Re: Assuming...
On BBC Radio 4's well-respected 'You and Yours' programme t'other lunchtime, it was reported that a 2014 UK government initiative intended to help individuals repeatedly targeted by postal scams was failing miserably. The consumer protection scheme was created in response to findings that the names and addresses of around 10,000 individuals in the UK -- the overwhelming majority elderly, living alone, and likely to be suffering from some age-related illness or other -- had finished up on target lists bought and sold by criminal gangs, as a result of which they were being subjected to repeated, multiple scam attempts.
The initiative called upon local authority Trading Standards officers to visit local victims and set up a contact arrangement whereby the victims could provide TS with whatever scam materials they were receiving. The arrangement would not only aid investigations into the scammers, it would also reassure the victims that official help was readily to hand.

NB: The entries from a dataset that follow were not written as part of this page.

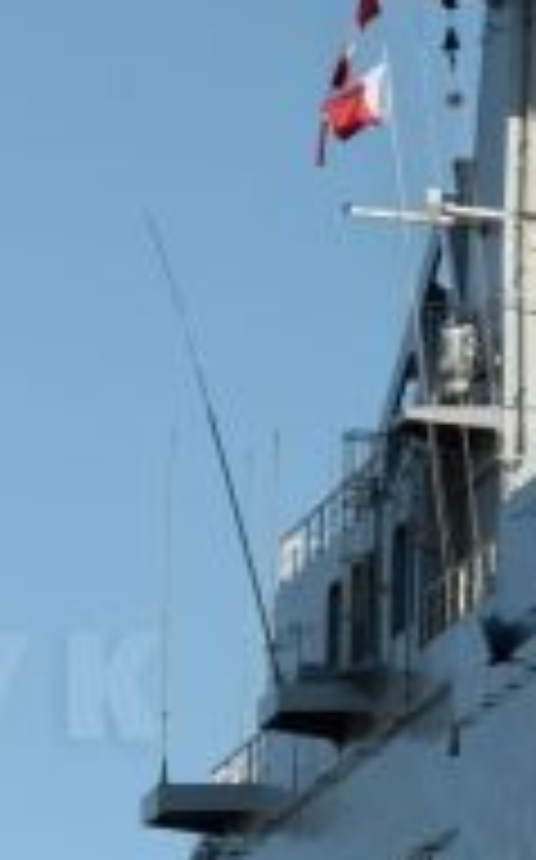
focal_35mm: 336
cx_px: 669
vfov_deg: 6.2
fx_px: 7871
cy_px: 1306
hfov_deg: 3.9
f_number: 8
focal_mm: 70
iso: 100
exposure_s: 1/320
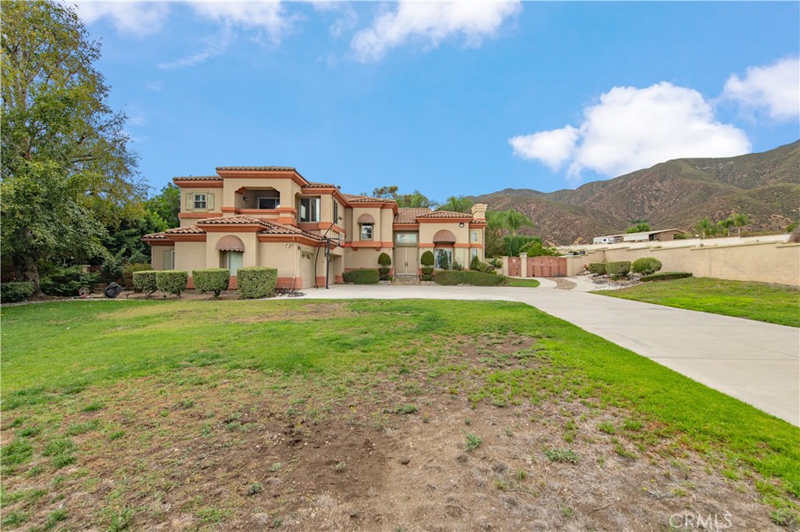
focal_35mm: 16
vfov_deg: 73.7
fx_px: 355
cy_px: 266
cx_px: 400
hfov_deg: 96.8
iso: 110
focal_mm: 16
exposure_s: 1/250
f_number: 5.6
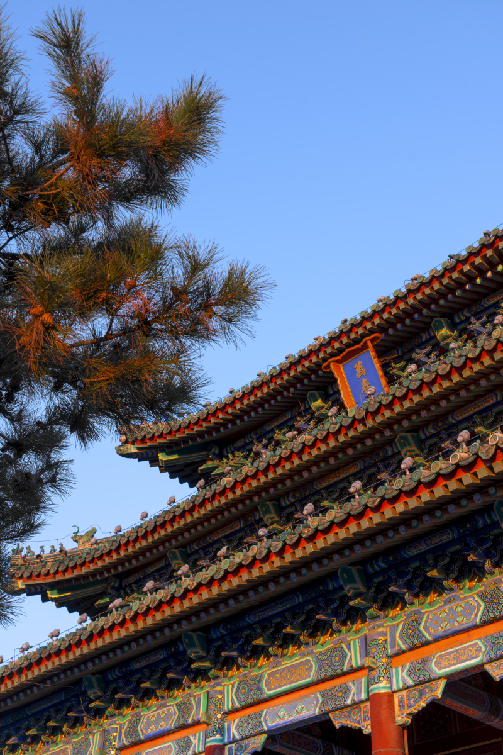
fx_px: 964
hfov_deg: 29.2
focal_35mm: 46
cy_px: 378
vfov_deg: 42.7
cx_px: 252
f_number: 8
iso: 100
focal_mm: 46
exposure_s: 1/30
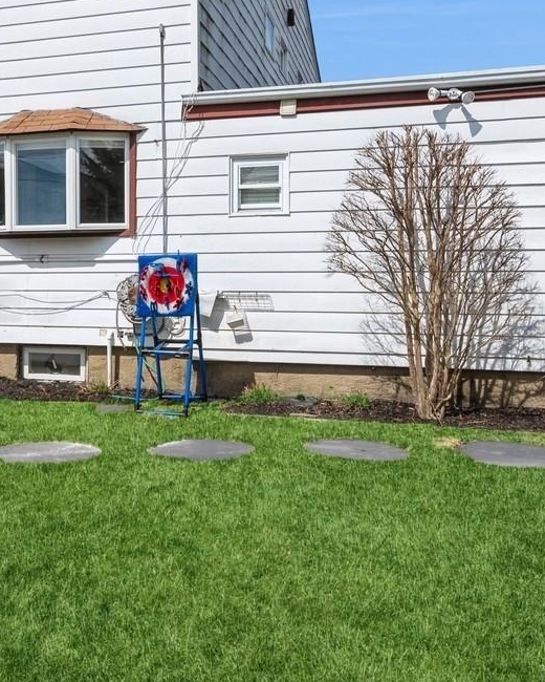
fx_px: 746
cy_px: 236
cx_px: 157
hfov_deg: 39.4
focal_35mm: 37
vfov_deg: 48.4
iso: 200
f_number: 9
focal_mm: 16
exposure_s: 1/640
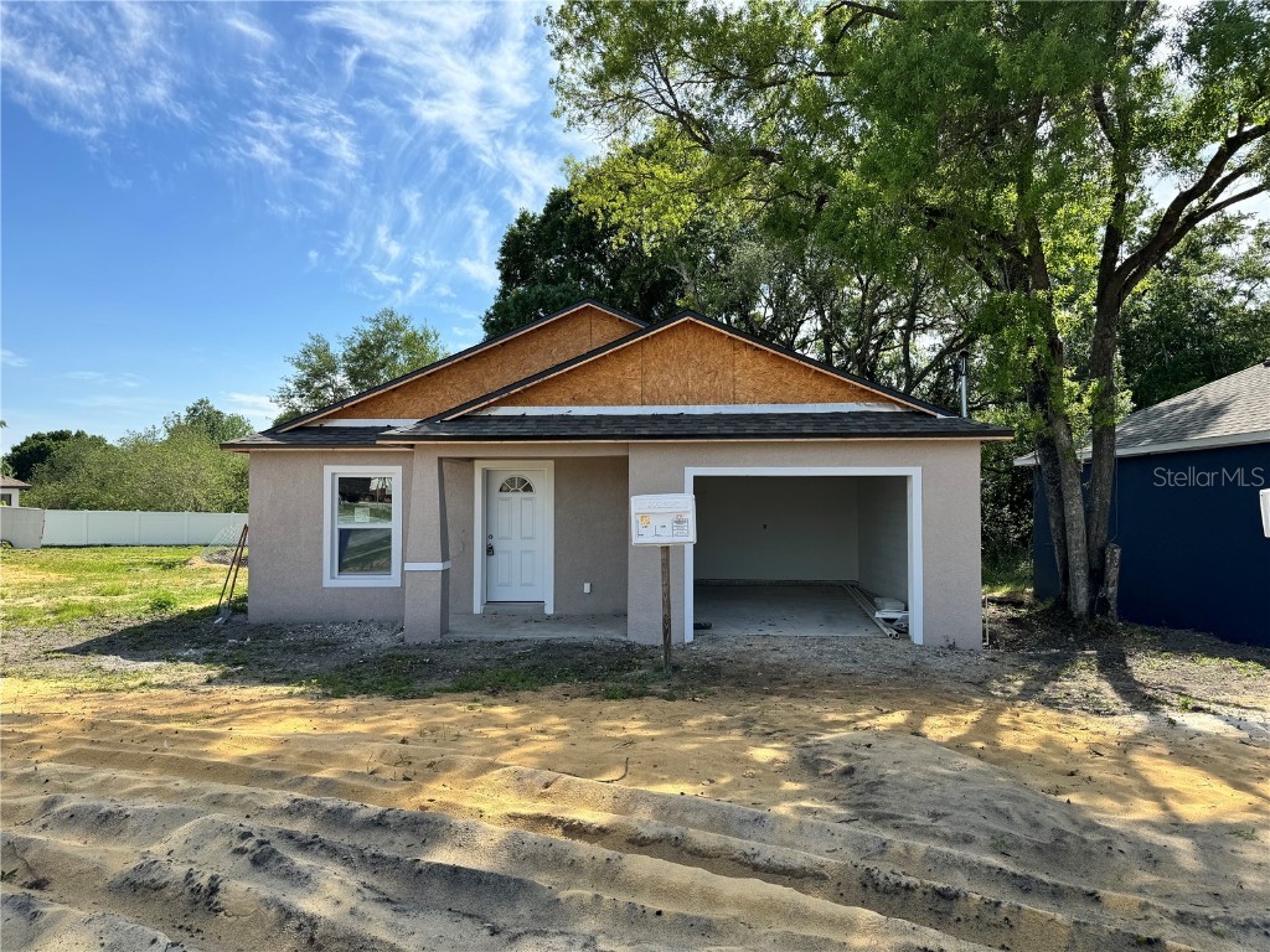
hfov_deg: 71.6
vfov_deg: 56.8
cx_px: 635
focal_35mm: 24
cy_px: 476
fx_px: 881
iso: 80
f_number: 1.78
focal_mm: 6.86
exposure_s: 1/3096
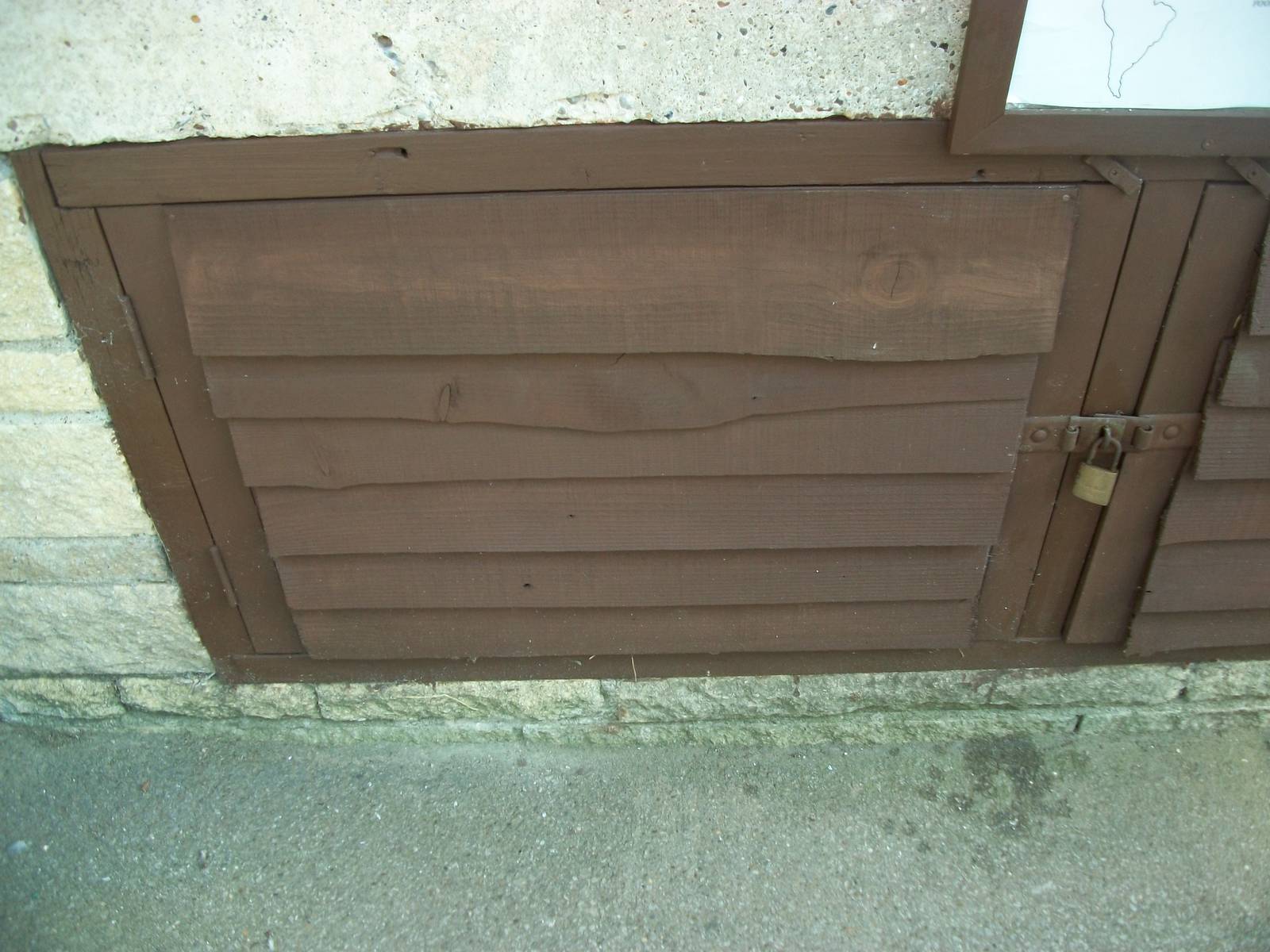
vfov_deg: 44.2
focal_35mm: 32
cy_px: 476
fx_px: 1174
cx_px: 635
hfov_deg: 56.8
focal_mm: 5.7
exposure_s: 1/60
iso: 80
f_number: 2.9
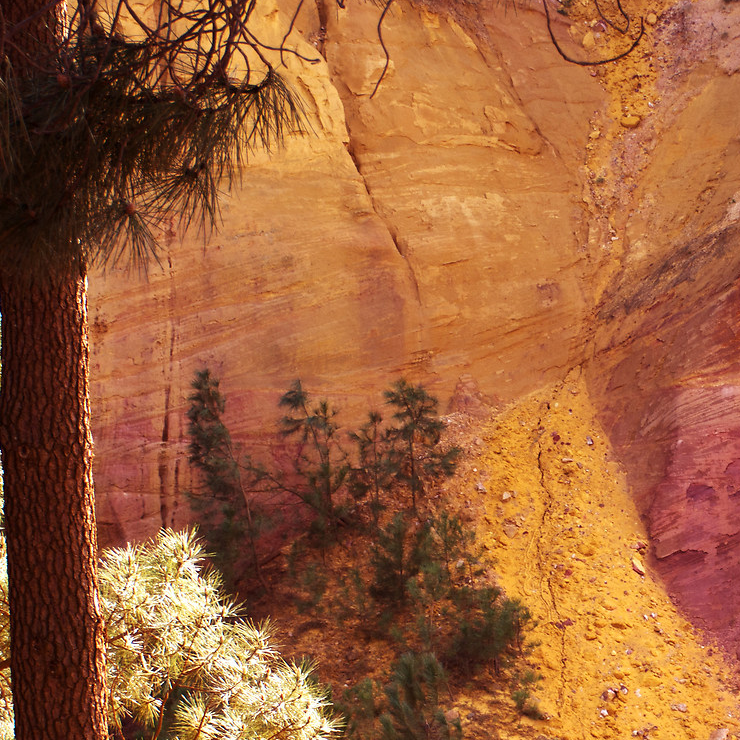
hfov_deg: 11.1
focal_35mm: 157
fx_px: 3797
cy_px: 548
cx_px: 680
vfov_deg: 11.1
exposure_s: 1/250
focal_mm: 38
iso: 100
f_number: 5
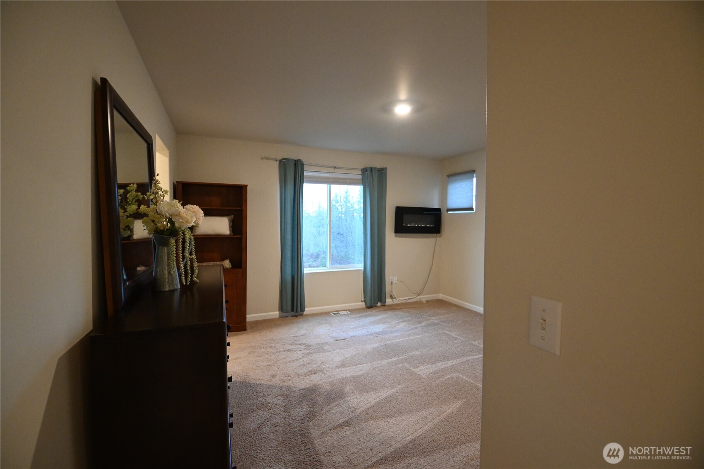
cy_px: 234
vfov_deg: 77.3
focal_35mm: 15
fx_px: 293
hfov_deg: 100.4
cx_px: 352
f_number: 3.5
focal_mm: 10
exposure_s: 1/125
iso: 3200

A check into how well the scheme was working showed that in the two years it has been running, only 120 victims have so far been visited. The failure was explained by a representative of the Trading Standards Institute as a case of the government on one hand making lofty promises about UK consumer protection and, on the other hand, cutting the resources upon which those promises depended for their fulfillment.
The government, said the representative, had abolished so many UK trading standards posts that the total today is exactly half what it was five years ago.
I seem to remember that a particular politician and a particular political party of recent memory made much of something called The Big Society. What wasn't made clear was that this referred to The Big Society of Scammers and Scumbags. Perhaps we should've asked.